Records for processing START

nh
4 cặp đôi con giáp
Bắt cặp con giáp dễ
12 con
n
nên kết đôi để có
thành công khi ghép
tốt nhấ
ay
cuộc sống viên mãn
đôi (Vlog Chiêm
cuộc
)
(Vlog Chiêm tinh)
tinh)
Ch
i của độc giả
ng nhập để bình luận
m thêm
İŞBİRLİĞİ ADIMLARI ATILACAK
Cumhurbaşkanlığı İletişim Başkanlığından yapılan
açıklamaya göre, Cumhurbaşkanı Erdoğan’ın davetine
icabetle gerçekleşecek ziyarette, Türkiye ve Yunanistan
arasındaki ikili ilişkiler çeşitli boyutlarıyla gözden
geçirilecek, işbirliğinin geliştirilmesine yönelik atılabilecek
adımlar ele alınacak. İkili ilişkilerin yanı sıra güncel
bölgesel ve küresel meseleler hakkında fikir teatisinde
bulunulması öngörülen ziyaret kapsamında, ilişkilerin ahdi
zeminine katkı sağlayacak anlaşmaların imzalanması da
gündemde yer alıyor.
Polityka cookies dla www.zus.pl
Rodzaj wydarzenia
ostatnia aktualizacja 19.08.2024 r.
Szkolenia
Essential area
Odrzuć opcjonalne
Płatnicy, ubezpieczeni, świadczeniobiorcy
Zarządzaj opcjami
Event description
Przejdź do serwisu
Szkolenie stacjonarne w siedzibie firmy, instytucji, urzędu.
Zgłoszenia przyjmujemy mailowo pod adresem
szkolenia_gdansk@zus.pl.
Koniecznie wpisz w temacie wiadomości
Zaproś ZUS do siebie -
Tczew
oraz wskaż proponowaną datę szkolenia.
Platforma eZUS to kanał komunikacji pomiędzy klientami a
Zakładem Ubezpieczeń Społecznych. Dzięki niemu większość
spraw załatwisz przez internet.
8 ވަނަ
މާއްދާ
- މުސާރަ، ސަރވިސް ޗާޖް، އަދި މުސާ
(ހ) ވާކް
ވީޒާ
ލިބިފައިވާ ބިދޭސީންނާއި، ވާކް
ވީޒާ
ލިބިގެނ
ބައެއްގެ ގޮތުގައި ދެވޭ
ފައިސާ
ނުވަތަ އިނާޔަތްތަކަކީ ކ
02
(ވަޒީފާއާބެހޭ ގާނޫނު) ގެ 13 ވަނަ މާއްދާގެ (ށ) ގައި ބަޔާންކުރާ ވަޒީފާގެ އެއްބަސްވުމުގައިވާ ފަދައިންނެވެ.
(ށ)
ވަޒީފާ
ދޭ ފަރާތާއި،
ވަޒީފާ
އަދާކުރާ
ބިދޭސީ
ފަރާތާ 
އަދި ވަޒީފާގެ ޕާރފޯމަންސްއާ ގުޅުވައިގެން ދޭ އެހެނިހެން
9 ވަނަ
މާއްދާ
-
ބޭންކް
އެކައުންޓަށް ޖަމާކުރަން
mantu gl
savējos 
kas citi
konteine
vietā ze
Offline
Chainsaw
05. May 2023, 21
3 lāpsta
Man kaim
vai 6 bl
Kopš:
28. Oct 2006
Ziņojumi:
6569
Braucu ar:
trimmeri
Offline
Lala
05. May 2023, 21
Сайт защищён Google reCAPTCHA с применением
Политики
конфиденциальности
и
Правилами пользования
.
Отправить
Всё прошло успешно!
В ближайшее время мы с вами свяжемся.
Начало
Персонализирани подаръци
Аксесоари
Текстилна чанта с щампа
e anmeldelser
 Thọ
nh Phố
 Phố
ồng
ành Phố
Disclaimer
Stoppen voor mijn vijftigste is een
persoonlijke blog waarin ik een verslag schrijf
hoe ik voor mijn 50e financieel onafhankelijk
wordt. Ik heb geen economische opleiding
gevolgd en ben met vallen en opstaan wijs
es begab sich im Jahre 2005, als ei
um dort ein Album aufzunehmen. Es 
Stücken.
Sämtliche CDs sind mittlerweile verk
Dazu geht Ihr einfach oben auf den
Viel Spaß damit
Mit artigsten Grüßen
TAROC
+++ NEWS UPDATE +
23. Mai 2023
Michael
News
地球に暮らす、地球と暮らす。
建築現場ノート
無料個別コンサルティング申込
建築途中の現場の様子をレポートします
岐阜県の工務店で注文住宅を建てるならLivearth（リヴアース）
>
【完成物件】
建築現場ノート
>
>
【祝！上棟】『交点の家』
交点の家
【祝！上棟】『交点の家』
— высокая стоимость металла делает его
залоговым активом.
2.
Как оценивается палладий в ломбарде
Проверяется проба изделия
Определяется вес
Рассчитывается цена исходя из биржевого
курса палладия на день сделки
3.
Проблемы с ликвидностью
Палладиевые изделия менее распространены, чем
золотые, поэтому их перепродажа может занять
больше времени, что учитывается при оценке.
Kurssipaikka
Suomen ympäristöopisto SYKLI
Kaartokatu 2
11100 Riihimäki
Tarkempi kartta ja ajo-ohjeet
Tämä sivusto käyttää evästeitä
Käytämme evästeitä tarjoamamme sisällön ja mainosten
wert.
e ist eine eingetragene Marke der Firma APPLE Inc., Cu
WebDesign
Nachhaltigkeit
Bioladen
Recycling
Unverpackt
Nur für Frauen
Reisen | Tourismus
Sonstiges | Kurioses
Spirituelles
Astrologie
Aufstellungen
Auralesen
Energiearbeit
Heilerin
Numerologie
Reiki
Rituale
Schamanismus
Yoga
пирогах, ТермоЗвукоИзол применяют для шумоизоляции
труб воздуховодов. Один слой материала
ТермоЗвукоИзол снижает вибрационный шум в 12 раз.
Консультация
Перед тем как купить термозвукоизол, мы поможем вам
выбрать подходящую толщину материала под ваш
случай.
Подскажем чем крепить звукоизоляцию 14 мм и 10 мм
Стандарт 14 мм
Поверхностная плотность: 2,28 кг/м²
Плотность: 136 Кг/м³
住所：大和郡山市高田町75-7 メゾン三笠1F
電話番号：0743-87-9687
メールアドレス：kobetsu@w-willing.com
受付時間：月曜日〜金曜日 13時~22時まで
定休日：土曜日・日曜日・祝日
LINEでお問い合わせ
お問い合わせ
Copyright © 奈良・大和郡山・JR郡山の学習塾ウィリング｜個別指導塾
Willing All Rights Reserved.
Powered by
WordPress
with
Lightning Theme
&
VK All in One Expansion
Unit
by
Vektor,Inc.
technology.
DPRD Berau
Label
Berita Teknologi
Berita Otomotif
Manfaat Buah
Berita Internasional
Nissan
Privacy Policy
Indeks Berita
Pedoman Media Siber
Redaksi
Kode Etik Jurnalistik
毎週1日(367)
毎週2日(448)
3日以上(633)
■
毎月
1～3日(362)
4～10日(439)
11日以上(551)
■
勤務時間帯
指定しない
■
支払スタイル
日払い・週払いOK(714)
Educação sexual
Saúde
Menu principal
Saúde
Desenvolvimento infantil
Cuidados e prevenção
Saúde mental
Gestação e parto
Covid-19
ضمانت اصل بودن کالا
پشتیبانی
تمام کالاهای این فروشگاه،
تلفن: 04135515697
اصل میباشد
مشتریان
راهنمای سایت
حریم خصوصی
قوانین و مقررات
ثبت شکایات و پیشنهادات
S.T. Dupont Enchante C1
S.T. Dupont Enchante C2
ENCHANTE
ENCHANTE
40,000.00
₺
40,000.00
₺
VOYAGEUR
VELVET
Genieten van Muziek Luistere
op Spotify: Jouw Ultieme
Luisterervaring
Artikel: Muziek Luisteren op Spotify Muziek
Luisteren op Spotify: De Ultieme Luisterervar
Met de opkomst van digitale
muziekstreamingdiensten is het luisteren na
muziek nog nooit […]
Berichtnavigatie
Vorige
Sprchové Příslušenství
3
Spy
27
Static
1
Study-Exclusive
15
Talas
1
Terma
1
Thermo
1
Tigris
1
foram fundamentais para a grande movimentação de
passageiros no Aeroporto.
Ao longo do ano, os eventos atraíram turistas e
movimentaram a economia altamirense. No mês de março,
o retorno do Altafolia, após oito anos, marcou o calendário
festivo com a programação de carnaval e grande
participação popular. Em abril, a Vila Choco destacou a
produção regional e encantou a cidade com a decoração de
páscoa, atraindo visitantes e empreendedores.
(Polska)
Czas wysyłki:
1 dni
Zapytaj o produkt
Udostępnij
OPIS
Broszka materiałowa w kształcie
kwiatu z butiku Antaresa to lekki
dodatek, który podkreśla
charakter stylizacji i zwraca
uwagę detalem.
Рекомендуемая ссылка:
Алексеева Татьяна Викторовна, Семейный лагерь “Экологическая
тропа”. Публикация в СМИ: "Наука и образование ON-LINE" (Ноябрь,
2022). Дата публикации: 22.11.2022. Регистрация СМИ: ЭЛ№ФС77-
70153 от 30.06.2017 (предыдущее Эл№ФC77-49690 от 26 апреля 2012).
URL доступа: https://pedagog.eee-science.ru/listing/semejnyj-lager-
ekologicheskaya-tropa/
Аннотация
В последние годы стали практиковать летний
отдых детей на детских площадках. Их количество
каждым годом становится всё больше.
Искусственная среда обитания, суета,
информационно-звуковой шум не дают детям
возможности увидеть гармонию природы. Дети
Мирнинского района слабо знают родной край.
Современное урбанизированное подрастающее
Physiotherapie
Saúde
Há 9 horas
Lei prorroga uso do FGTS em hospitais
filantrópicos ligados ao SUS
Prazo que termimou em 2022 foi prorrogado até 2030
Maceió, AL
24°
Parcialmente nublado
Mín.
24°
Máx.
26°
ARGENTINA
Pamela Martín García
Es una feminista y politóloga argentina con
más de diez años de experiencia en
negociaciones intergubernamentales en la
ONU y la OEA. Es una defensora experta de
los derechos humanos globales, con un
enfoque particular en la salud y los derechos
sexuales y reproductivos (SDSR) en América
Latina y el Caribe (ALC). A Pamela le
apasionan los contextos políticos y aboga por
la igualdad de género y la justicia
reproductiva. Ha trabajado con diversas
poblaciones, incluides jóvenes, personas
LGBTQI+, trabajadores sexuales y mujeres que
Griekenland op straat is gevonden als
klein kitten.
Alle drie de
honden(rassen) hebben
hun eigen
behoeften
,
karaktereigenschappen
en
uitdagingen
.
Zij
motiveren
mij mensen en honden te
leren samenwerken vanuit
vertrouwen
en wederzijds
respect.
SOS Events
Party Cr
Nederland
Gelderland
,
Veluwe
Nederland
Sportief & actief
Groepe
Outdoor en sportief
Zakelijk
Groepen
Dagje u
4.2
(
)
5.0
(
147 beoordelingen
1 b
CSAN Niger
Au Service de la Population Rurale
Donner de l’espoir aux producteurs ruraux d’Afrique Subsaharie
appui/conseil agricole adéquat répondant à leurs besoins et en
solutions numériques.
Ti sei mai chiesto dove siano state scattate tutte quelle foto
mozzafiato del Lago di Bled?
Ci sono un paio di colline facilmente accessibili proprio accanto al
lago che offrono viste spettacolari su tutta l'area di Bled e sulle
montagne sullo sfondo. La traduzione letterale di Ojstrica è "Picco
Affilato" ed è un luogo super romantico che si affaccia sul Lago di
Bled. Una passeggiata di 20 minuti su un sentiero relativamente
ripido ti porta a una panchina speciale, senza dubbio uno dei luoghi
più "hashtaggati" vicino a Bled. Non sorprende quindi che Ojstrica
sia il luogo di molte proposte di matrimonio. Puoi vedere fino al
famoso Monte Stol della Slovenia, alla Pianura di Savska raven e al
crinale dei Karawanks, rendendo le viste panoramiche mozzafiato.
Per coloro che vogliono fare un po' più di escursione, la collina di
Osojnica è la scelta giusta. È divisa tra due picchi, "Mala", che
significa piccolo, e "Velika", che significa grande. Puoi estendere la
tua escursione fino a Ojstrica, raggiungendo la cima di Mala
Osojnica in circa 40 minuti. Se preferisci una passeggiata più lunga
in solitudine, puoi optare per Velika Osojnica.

Records for processing END

▶ _What is being asked_: In the data above, which lines lie between the line with "los derechos humanos globales, con un" and the line with "poblaciones, incluides jóvenes, personas", inclusive? Print those lines exactly and nothing else.

▶ _Written answer_:
los derechos humanos globales, con un
enfoque particular en la salud y los derechos
sexuales y reproductivos (SDSR) en América
Latina y el Caribe (ALC). A Pamela le
apasionan los contextos políticos y aboga por
la igualdad de género y la justicia
reproductiva. Ha trabajado con diversas
poblaciones, incluides jóvenes, personas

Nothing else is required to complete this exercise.